At a minimum, the Controller contains the following data structures:
-
A list of active storage nodes
-
The file system tree, describing the directories in a file system but NOT the files.
-
A routing table for each directory in the file system tree with one or more bloom filters for probabilistic file lookups
Since this is probabilistic, the
Controller will not know exactly where files are stored, but it will be able to route requests to their correct destination with a low probability of false positives.
Storage Node
Storage nodes are responsible for storing and retrieving file chunks.
- When a chunk is stored, it will be checksummed so on-disk corruption, it can be detected.
more...
- When a corrupted file is retrieved, it should be repaired by requesting a replica before fulfilling the client request.
- Metadata, such as checksums, should be stored alongside the files on disk.
Client
The only functionality with the client is to store and retreive the files.
The client should be unaware of any operations that are being carried out at the Controller and the storage node
Bloom Filters
Planning the Design
Molestiae cupiditate inventore animi, maxime sapiente optio, illo est nemo veritatis repellat sunt doloribus nesciunt!
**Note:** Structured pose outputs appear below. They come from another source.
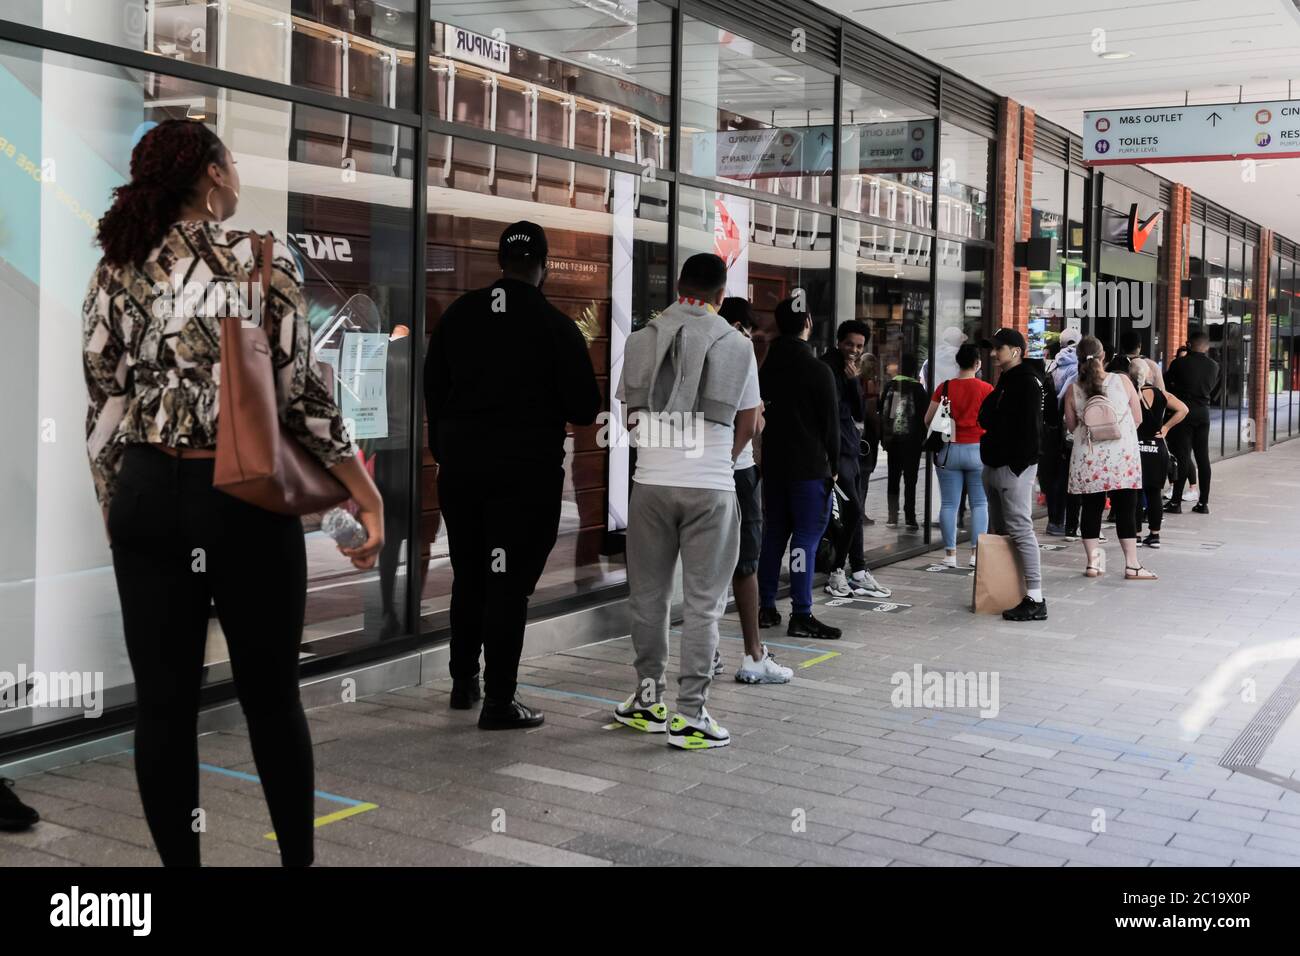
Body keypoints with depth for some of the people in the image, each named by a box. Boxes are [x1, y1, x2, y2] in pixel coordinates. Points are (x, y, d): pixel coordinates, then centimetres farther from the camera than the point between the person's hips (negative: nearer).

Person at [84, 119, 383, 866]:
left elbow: (104, 409, 7)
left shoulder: (115, 272, 7)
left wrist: (115, 509, 17)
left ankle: (180, 860, 18)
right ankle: (299, 858, 21)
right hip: (243, 497, -3)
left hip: (145, 496, 4)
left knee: (164, 701, 8)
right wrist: (367, 494, -3)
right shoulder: (262, 259, -6)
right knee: (272, 695, 9)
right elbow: (301, 392, -10)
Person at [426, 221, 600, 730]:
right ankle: (499, 700, 3)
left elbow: (432, 391, 9)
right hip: (527, 472, -4)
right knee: (509, 584, 0)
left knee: (468, 577, 18)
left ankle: (464, 682, 27)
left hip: (461, 467, 4)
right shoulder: (555, 324, -10)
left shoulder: (457, 314, 3)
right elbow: (585, 408, -8)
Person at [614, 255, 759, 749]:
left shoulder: (642, 340, 4)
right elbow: (748, 422, 5)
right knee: (703, 602, 3)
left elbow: (631, 411, 12)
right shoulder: (736, 345, -1)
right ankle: (690, 716, 4)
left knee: (648, 594, 14)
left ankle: (648, 698, 23)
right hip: (711, 488, -2)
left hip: (651, 483, 2)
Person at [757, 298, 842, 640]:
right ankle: (801, 616, -6)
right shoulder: (818, 370, -11)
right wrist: (833, 465, 4)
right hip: (810, 467, -6)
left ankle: (766, 608, 16)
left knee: (773, 534, 12)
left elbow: (760, 414, 12)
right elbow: (831, 423, -8)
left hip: (773, 466, 6)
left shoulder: (767, 368, 8)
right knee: (806, 538, -5)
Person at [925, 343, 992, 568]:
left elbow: (928, 420, 2)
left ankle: (950, 554, 6)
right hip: (977, 450, -1)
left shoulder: (945, 388, -1)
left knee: (949, 504, 4)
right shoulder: (986, 389, -6)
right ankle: (976, 552, 3)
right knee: (979, 503, 7)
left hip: (949, 450, 1)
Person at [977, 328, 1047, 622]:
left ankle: (1035, 599, -10)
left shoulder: (1027, 382, -11)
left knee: (1020, 530, -11)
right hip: (995, 465, 10)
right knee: (999, 531, 14)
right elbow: (986, 419, 23)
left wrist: (1017, 464, -22)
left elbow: (1029, 428, -19)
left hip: (1014, 468, -10)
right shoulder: (1004, 382, 19)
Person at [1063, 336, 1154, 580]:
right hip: (1122, 456, -1)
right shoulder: (1122, 382, -6)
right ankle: (1132, 565, 5)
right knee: (1126, 510, 4)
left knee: (1091, 509, 10)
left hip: (1088, 459, 1)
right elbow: (1138, 419, 4)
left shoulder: (1073, 390, -4)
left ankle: (1093, 562, 12)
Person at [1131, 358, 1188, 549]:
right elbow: (1183, 409, -5)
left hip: (1135, 448, -3)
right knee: (1153, 492, 10)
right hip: (1157, 449, 3)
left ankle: (1136, 534, 3)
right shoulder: (1161, 394, 1)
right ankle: (1155, 535, 13)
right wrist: (1166, 427, 0)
Minima laborum magni reiciendis qui voluptate quisquam voluptatem soluta illo eum ullam incidunt rem assumenda eveniet eaque sequi deleniti tenetur dolore amet fugit perspiciatis ipsa, odit. Nesciunt dolor minima esse vero ut ea, repudiandae suscipit!
#2. Creative WordPress Themes
Temporibus ad error suscipit exercitationem hic molestiae totam obcaecati rerum, eius aut, in. Exercitationem atque quidem tempora maiores ex architecto voluptatum aut officia doloremque. Error dolore voluptas, omnis molestias odio dignissimos culpa ex earum nisi consequatur quos odit quasi repellat qui officiis reiciendis incidunt hic non? Debitis commodi aut, adipisci.
Detailed Design
Why Netty?
CAP Theorem:
We will focus on Availability and Partition tolerance over Strong/Strict Consistency.
Copyright: Create own image
- Consistency: Our DFS will follow Eventual Consistency model.
- Availability: We assume that the data will be always available, irrespective of any number of node failure. But, there should be atleast 3 nodes availble.
- Partition tolerance:
Partitioning Tolerance:
Horizontal Vs Verical Data Partitioning
Tradeoffs:
Bloom Filters
Our bloom filters will use
murmur3 hashing algorithm.
MurmurHash is a non-cryptographic hash function suitable for general hash-based lookup.
Why MurmurHash algorithm.?
When
compared with other hash algorithms,
the MurmurHash algorithm takes the least average time hashing, even with higher number of collisions.
Also, when working with Random UUIDs, it still takes the least time, when compared with its competitors like
FNV-1,
DJB2 or
SuperFastHash.
More about
Murmur3 hash algorithm.
The MurmurHash 3 is preferred over MurmurHash 2 because even if
MurmurHash 2 computes two 32-bit results in parallel and mixes them at the end, which is fast but means that collision resistance is only as good as a 32-bit hash.
Murmurhash3 allows a 128-bit variant, which might be more along the lines of what he's looking for (the original post mentions SHA256).
Why Protocol Buffers.?
Protocol Buffers vs Avro
Identifying and Resolving the bottlenecks
Identifying Single Point of Faliure
Resolving the bottlenecks
Once completed, request Prof. Mathew for proof reading.
Ayush Arora
Software Developer with years of experience designing, developing and implementing highly scalable systems.
Currently, learning to build large-scale Data Processing systems on the cloud (GCP & AWS) using Hadoop and Spark.